The Workforce Intelligence Engine

Case Study

About

This project focused on designing and implementing a scalable people analytics solution using a modern lakehouse architecture. The goal was to centralize fragmented workforce data and enable reliable, analytics-ready datasets to support HR and Finance reporting. The solution was built on Microsoft Fabric, leveraging pipelines and PySpark notebooks to ingest, transform, and prepare employee and department data for downstream analysis in a structured and repeatable manner

Challenge

The existing data setup presented several limitations that restricted timely workforce insights and operational efficiency:

Manual and Fragmented Data Handling : Employee and department data was delivered as raw files, requiring manual effort to prepare and analyze, increasing the risk of errors and inconsistencies.

Lack of Scalable Analytics :There was no centralized processing layer to support aggregations, joins, and historical workforce analysis as data volumes increased.

Delayed Decision-Making
Key questions around headcount, salary distribution, tenure, and departmental costs required ad hoc analysis, slowing down HR and Finance reporting.

No Reusable Data Pipeline
The absence of a standardized ingestion and transformation process made it difficult to reuse logic or extend analytics for future requirements.

Solution

Designed a data pipeline in Microsoft Fabric to copy raw CSV files into a Lakehouse environment

Used PySpark notebooks to cleanse, transform, and enrich employee and department datasets

Implemented joins, aggregations, window functions, and date-based calculations to support workforce analytics use cases

Created structured, analytics-ready tables that can be reused for reporting and further analysis

Business impact

The implemented lakehouse solution improved the reliability and efficiency of workforce analytics:

Improved Data Availability: Automated ingestion ensured consistent access to employee and department data without manual intervention.

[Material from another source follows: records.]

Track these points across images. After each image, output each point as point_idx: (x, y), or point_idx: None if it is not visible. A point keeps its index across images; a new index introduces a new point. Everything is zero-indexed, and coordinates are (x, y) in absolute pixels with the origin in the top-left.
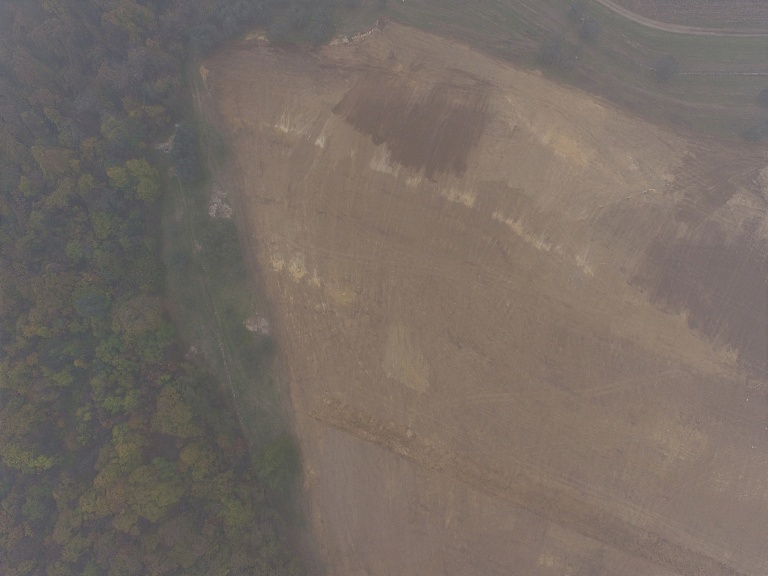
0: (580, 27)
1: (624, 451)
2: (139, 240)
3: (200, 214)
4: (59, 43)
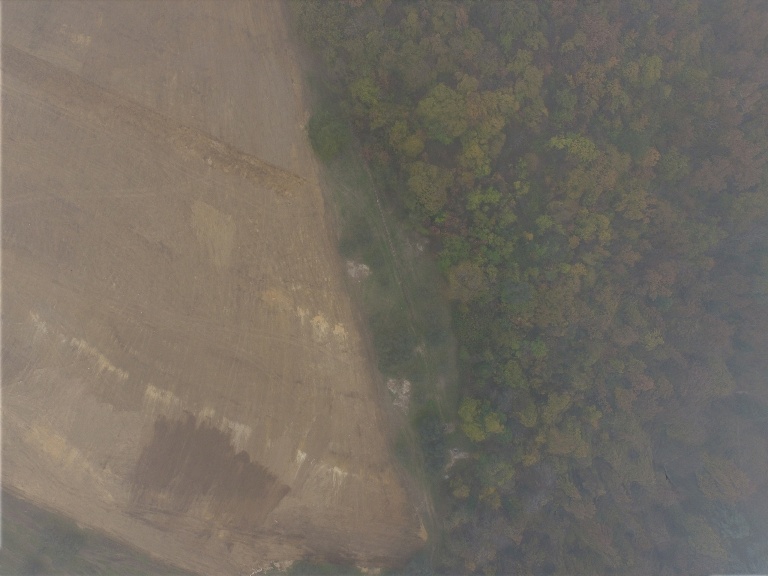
0: (43, 575)
1: (6, 139)
2: (476, 358)
3: (416, 383)
4: (570, 568)
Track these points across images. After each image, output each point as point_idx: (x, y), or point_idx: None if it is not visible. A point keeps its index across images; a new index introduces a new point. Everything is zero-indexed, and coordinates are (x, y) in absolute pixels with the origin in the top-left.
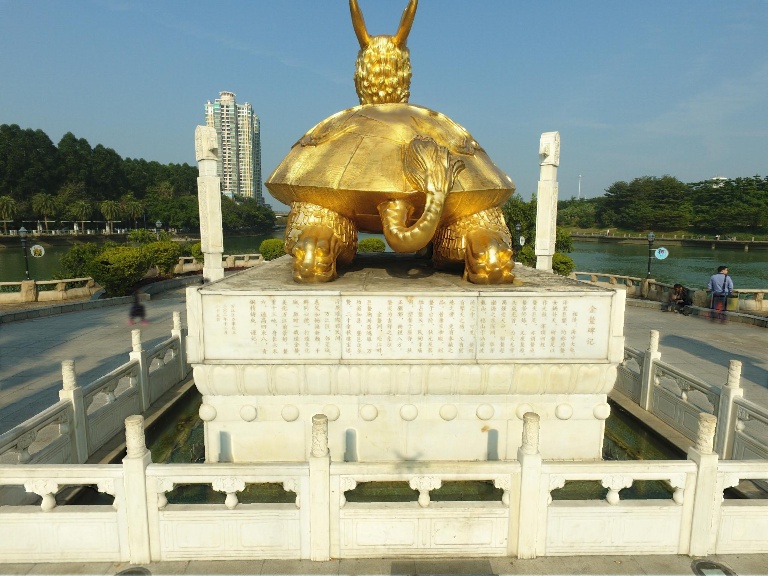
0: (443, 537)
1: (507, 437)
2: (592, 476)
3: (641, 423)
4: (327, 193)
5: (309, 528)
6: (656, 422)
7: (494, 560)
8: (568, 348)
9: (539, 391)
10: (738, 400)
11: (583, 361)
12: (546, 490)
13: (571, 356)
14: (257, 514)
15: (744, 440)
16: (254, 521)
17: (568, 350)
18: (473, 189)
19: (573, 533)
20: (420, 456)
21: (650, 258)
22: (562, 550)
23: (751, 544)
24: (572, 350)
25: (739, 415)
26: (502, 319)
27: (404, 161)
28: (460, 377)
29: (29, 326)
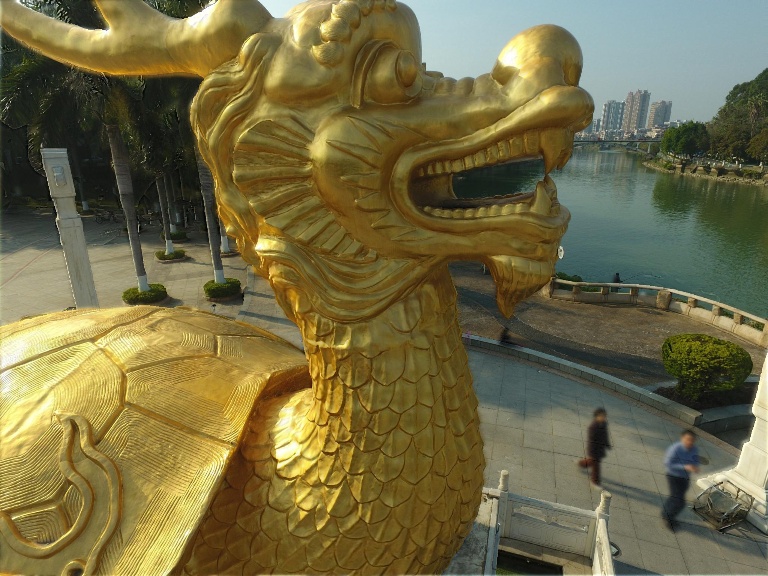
0: None
1: None
2: None
3: None
4: None
5: None
6: None
7: None
8: None
9: None
10: None
11: None
12: None
13: None
14: None
15: None
16: None
17: None
18: None
19: None
20: None
21: None
22: None
23: None
24: None
25: None
26: None
27: None
28: None
29: (514, 373)
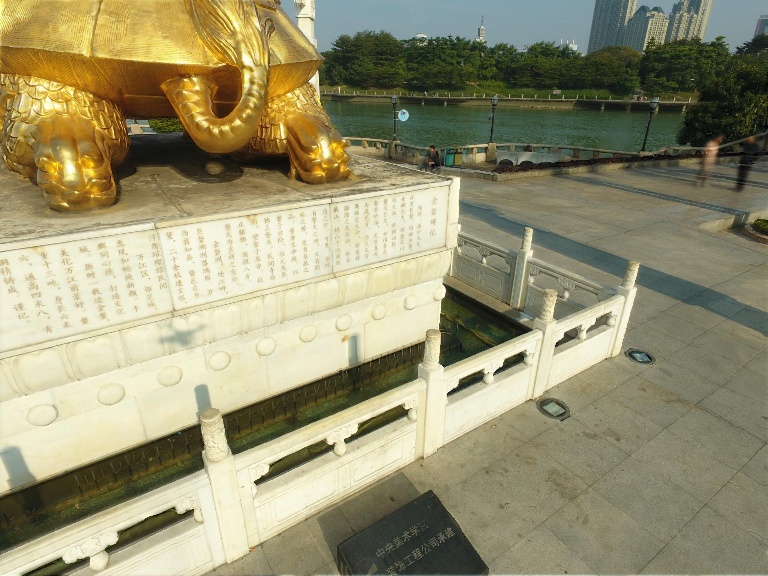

Higher Data Consistency: PySpark-based schema enforcement and transformations reduced data quality issues in analytics outputs.

Faster Workforce Insights: Analytics-ready tables enabled quicker analysis of headcount, salary distribution, and employee tenure.

Scalable Foundation: The pipeline and notebook design supports future data growth and additional analytics use cases.

Employee and department DataFrames are joined using an inner join on department_id to combine related records. This creates a unified dataset that includes both employee details and their corresponding department information for further analysis

Grouped data by department and calculated average salary using aggregation functions, with explicit type casting and rounding for precision. This produces standardized, department-level salary metrics for accurate compensation analysis

Used Window.partitionBy("department_id").orderBy(col("salary").desc()) with the rank() window function to rank employees within each department based on salary. This solves the problem of identifying top-paid employees and comparing compensation levels within the same department

Calculated a running total of employee salaries within each department based on hire date order. This helps analyze how total salary cost grows over time as new employees are added to each department.